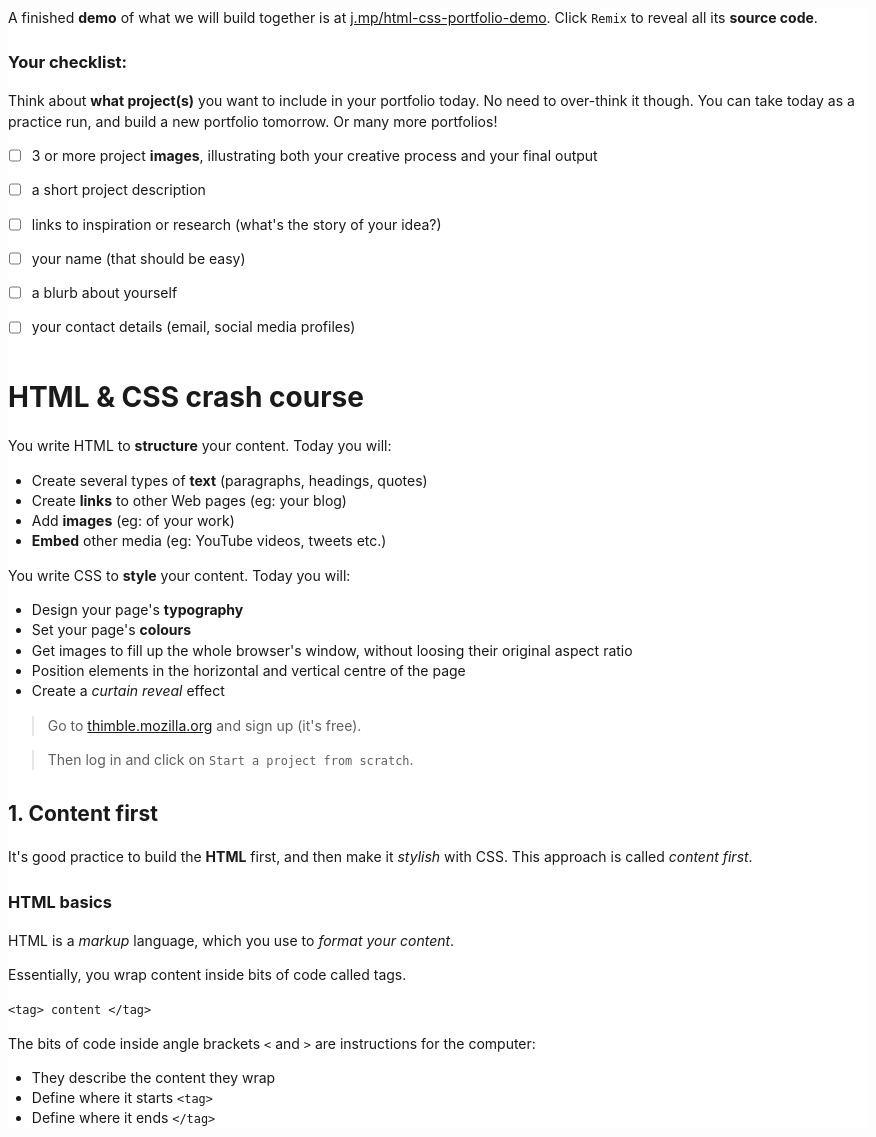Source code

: 

A finished **demo** of what we will build together is at [j.mp/html-css-portfolio-demo](http://j.mp/html-css-portfolio-demo). Click `Remix` to reveal all its **source code**.

### Your checklist:

Think about **what project(s)** you want to include in your portfolio today. No need to over-think it though. You can take today as a practice run, and build a new portfolio tomorrow. Or many more portfolios!

- [ ] 3 or more project **images**, illustrating both your creative process and your final output 
- [ ] a short project description
- [ ] links to inspiration or research (what's the story of your idea?) 
- [ ] your name (that should be easy) 
- [ ] a blurb about yourself
- [ ] your contact details (email, social media profiles)


# HTML & CSS crash course

You write HTML to **structure** your content. Today you will: 

* Create several types of **text** (paragraphs, headings, quotes)
* Create **links** to other Web pages (eg: your blog)
* Add **images** (eg: of your work)
* **Embed** other media (eg: YouTube videos, tweets etc.)

You write CSS to **style** your content. Today you will:

* Design your page's **typography**
* Set your page's **colours**
* Get images to fill up the whole browser's window, without loosing their original aspect ratio
* Position elements in the horizontal and vertical centre of the page
* Create a *curtain reveal* effect

> Go to [thimble.mozilla.org](https://thimble.mozilla.org/) and sign up (it's free). 

> Then log in and click on `Start a project from scratch`.


## 1. Content first

It's good practice to build the **HTML** first, and then make it _stylish_ with CSS. This approach is called *content first*.

### HTML basics

HTML is a *markup* language, which you use to *format your content*. 

Essentially, you wrap content inside bits of code called tags.

`<tag> content </tag>`

The bits of code inside angle brackets `<` and `>` are instructions for the computer:

* They describe the content they wrap 
* Define where it starts `<tag>`
* Define where it ends `</tag>`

• WORK INSTRUCTIONS: Rewrite the entries above, replacing "Today you will" with "In this session you will" wherever it occurs and leaving all other text unchanged. Omit the pictures from your answer.

• TASK OUTPUT:
Source code

: 

A finished **demo** of what we will build together is at [j.mp/html-css-portfolio-demo](http://j.mp/html-css-portfolio-demo). Click `Remix` to reveal all its **source code**.

### Your checklist:

Think about **what project(s)** you want to include in your portfolio today. No need to over-think it though. You can take today as a practice run, and build a new portfolio tomorrow. Or many more portfolios!

- [ ] 3 or more project **images**, illustrating both your creative process and your final output 
- [ ] a short project description
- [ ] links to inspiration or research (what's the story of your idea?) 
- [ ] your name (that should be easy) 
- [ ] a blurb about yourself
- [ ] your contact details (email, social media profiles)


# HTML & CSS crash course

You write HTML to **structure** your content. In this session you will: 

* Create several types of **text** (paragraphs, headings, quotes)
* Create **links** to other Web pages (eg: your blog)
* Add **images** (eg: of your work)
* **Embed** other media (eg: YouTube videos, tweets etc.)

You write CSS to **style** your content. In this session you will:

* Design your page's **typography**
* Set your page's **colours**
* Get images to fill up the whole browser's window, without loosing their original aspect ratio
* Position elements in the horizontal and vertical centre of the page
* Create a *curtain reveal* effect

> Go to [thimble.mozilla.org](https://thimble.mozilla.org/) and sign up (it's free). 

> Then log in and click on `Start a project from scratch`.


## 1. Content first

It's good practice to build the **HTML** first, and then make it _stylish_ with CSS. This approach is called *content first*.

### HTML basics

HTML is a *markup* language, which you use to *format your content*. 

Essentially, you wrap content inside bits of code called tags.

`<tag> content </tag>`

The bits of code inside angle brackets `<` and `>` are instructions for the computer:

* They describe the content they wrap 
* Define where it starts `<tag>`
* Define where it ends `</tag>`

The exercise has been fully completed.